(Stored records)
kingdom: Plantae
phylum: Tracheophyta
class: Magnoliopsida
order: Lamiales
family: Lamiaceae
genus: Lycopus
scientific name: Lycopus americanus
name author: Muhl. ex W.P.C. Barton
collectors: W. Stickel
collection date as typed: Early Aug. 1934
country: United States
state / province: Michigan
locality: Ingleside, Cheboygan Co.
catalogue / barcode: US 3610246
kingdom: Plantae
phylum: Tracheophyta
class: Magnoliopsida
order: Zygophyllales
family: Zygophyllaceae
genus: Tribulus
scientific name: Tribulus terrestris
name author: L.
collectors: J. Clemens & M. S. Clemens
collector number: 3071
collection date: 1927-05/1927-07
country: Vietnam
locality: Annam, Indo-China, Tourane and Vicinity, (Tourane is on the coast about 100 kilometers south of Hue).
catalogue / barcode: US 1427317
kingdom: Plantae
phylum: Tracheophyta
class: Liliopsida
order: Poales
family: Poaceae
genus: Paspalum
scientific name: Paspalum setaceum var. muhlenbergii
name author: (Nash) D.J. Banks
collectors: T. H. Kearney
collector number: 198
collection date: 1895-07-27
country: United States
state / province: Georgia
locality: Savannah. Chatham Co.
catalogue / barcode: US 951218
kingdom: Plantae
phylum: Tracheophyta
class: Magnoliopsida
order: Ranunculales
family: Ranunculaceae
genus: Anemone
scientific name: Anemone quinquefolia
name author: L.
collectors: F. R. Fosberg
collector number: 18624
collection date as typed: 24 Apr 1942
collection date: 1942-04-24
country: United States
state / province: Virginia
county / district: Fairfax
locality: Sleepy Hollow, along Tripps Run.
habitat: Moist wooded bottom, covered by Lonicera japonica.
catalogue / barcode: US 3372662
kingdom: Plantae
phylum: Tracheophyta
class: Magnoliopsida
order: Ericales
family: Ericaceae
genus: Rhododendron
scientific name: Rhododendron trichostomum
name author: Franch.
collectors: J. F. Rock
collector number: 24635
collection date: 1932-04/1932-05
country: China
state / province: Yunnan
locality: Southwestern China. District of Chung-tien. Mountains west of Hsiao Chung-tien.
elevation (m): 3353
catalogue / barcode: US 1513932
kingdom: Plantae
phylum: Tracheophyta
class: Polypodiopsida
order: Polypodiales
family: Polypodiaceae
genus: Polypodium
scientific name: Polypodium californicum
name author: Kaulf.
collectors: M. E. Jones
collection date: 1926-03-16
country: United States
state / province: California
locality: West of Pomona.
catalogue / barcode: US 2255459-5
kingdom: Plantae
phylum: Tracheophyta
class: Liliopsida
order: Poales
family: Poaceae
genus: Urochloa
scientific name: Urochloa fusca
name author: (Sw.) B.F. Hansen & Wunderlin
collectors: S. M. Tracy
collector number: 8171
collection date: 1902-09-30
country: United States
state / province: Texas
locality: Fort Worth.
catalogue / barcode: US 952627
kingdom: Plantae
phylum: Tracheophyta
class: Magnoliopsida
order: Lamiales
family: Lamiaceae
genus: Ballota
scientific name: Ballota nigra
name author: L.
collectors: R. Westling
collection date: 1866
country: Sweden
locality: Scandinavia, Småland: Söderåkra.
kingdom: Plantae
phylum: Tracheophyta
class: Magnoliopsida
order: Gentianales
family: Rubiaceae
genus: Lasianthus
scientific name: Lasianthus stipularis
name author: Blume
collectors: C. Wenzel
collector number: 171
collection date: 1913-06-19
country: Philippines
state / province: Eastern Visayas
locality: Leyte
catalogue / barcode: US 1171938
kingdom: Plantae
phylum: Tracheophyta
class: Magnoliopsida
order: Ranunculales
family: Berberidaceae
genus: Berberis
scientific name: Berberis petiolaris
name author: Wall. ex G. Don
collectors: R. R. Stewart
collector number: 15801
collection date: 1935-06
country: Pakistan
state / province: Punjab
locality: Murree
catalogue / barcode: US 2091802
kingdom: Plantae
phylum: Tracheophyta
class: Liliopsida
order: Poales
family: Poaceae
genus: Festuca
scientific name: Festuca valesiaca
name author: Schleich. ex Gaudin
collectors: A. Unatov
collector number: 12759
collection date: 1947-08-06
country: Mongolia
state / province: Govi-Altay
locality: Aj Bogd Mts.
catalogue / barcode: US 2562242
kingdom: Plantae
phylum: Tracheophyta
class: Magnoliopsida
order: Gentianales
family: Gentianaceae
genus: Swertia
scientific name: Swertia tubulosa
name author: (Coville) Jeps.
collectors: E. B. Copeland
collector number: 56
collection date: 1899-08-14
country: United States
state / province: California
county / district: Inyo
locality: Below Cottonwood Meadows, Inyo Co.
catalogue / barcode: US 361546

*YOUR TASK:*
Swap each "collectors" in the records above for "collected by" and leave every other part of the records unchanged.

*RESPONSE:*
kingdom: Plantae
phylum: Tracheophyta
class: Magnoliopsida
order: Lamiales
family: Lamiaceae
genus: Lycopus
scientific name: Lycopus americanus
name author: Muhl. ex W.P.C. Barton
collected by: W. Stickel
collection date as typed: Early Aug. 1934
country: United States
state / province: Michigan
locality: Ingleside, Cheboygan Co.
catalogue / barcode: US 3610246
kingdom: Plantae
phylum: Tracheophyta
class: Magnoliopsida
order: Zygophyllales
family: Zygophyllaceae
genus: Tribulus
scientific name: Tribulus terrestris
name author: L.
collected by: J. Clemens & M. S. Clemens
collector number: 3071
collection date: 1927-05/1927-07
country: Vietnam
locality: Annam, Indo-China, Tourane and Vicinity, (Tourane is on the coast about 100 kilometers south of Hue).
catalogue / barcode: US 1427317
kingdom: Plantae
phylum: Tracheophyta
class: Liliopsida
order: Poales
family: Poaceae
genus: Paspalum
scientific name: Paspalum setaceum var. muhlenbergii
name author: (Nash) D.J. Banks
collected by: T. H. Kearney
collector number: 198
collection date: 1895-07-27
country: United States
state / province: Georgia
locality: Savannah. Chatham Co.
catalogue / barcode: US 951218
kingdom: Plantae
phylum: Tracheophyta
class: Magnoliopsida
order: Ranunculales
family: Ranunculaceae
genus: Anemone
scientific name: Anemone quinquefolia
name author: L.
collected by: F. R. Fosberg
collector number: 18624
collection date as typed: 24 Apr 1942
collection date: 1942-04-24
country: United States
state / province: Virginia
county / district: Fairfax
locality: Sleepy Hollow, along Tripps Run.
habitat: Moist wooded bottom, covered by Lonicera japonica.
catalogue / barcode: US 3372662
kingdom: Plantae
phylum: Tracheophyta
class: Magnoliopsida
order: Ericales
family: Ericaceae
genus: Rhododendron
scientific name: Rhododendron trichostomum
name author: Franch.
collected by: J. F. Rock
collector number: 24635
collection date: 1932-04/1932-05
country: China
state / province: Yunnan
locality: Southwestern China. District of Chung-tien. Mountains west of Hsiao Chung-tien.
elevation (m): 3353
catalogue / barcode: US 1513932
kingdom: Plantae
phylum: Tracheophyta
class: Polypodiopsida
order: Polypodiales
family: Polypodiaceae
genus: Polypodium
scientific name: Polypodium californicum
name author: Kaulf.
collected by: M. E. Jones
collection date: 1926-03-16
country: United States
state / province: California
locality: West of Pomona.
catalogue / barcode: US 2255459-5
kingdom: Plantae
phylum: Tracheophyta
class: Liliopsida
order: Poales
family: Poaceae
genus: Urochloa
scientific name: Urochloa fusca
name author: (Sw.) B.F. Hansen & Wunderlin
collected by: S. M. Tracy
collector number: 8171
collection date: 1902-09-30
country: United States
state / province: Texas
locality: Fort Worth.
catalogue / barcode: US 952627
kingdom: Plantae
phylum: Tracheophyta
class: Magnoliopsida
order: Lamiales
family: Lamiaceae
genus: Ballota
scientific name: Ballota nigra
name author: L.
collected by: R. Westling
collection date: 1866
country: Sweden
locality: Scandinavia, Småland: Söderåkra.
kingdom: Plantae
phylum: Tracheophyta
class: Magnoliopsida
order: Gentianales
family: Rubiaceae
genus: Lasianthus
scientific name: Lasianthus stipularis
name author: Blume
collected by: C. Wenzel
collector number: 171
collection date: 1913-06-19
country: Philippines
state / province: Eastern Visayas
locality: Leyte
catalogue / barcode: US 1171938
kingdom: Plantae
phylum: Tracheophyta
class: Magnoliopsida
order: Ranunculales
family: Berberidaceae
genus: Berberis
scientific name: Berberis petiolaris
name author: Wall. ex G. Don
collected by: R. R. Stewart
collector number: 15801
collection date: 1935-06
country: Pakistan
state / province: Punjab
locality: Murree
catalogue / barcode: US 2091802
kingdom: Plantae
phylum: Tracheophyta
class: Liliopsida
order: Poales
family: Poaceae
genus: Festuca
scientific name: Festuca valesiaca
name author: Schleich. ex Gaudin
collected by: A. Unatov
collector number: 12759
collection date: 1947-08-06
country: Mongolia
state / province: Govi-Altay
locality: Aj Bogd Mts.
catalogue / barcode: US 2562242
kingdom: Plantae
phylum: Tracheophyta
class: Magnoliopsida
order: Gentianales
family: Gentianaceae
genus: Swertia
scientific name: Swertia tubulosa
name author: (Coville) Jeps.
collected by: E. B. Copeland
collector number: 56
collection date: 1899-08-14
country: United States
state / province: California
county / district: Inyo
locality: Below Cottonwood Meadows, Inyo Co.
catalogue / barcode: US 361546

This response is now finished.